Start of Block
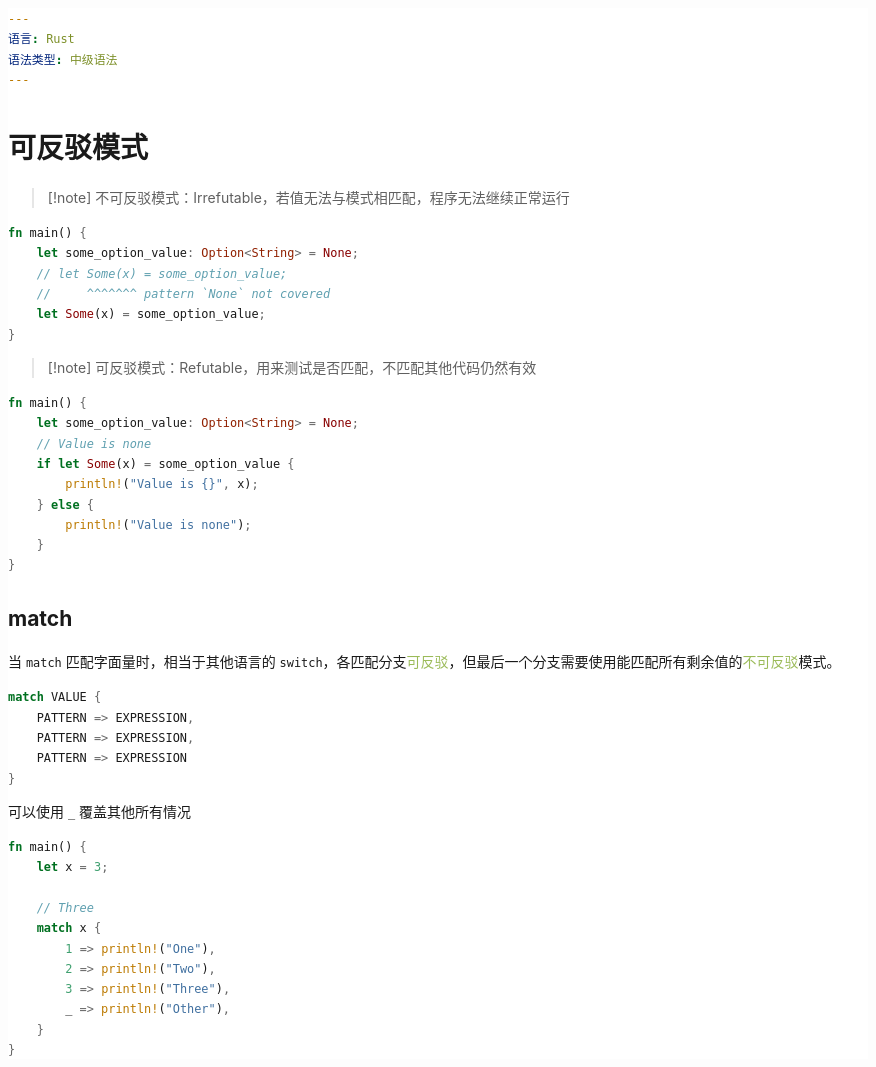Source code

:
 ```yaml
---
语言: Rust
语法类型: 中级语法
---
```

# 可反驳模式

> [!note] 不可反驳模式：Irrefutable，若值无法与模式相匹配，程序无法继续正常运行

```rust
fn main() {
    let some_option_value: Option<String> = None;
    // let Some(x) = some_option_value;
    //     ^^^^^^^ pattern `None` not covered
    let Some(x) = some_option_value;
}
```

> [!note] 可反驳模式：Refutable，用来测试是否匹配，不匹配其他代码仍然有效

```rust
fn main() {
    let some_option_value: Option<String> = None;
    // Value is none
    if let Some(x) = some_option_value {
        println!("Value is {}", x);
    } else {
        println!("Value is none");
    }
}
```

## match

当 `match` 匹配字面量时，相当于其他语言的 `switch`，各匹配分支<font color="#9bbb59">可反驳</font>，但最后一个分支需要使用能匹配所有剩余值的<font color="#9bbb59">不可反驳</font>模式。

```rust
match VALUE {
    PATTERN => EXPRESSION,
    PATTERN => EXPRESSION,
    PATTERN => EXPRESSION
}
```

可以使用 `_`  覆盖其他所有情况

```rust
fn main() {
    let x = 3;

    // Three
    match x {
        1 => println!("One"),
        2 => println!("Two"),
        3 => println!("Three"),
        _ => println!("Other"),
    }
}
```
End of Block
• **ABOUT THIS EXERCISE**
Which lines above contain the word "match"? Show each of them.

• **WORKED SOLUTION**
## match
当 `match` 匹配字面量时，相当于其他语言的 `switch`，各匹配分支<font color="#9bbb59">可反驳</font>，但最后一个分支需要使用能匹配所有剩余值的<font color="#9bbb59">不可反驳</font>模式。
match VALUE {
    match x {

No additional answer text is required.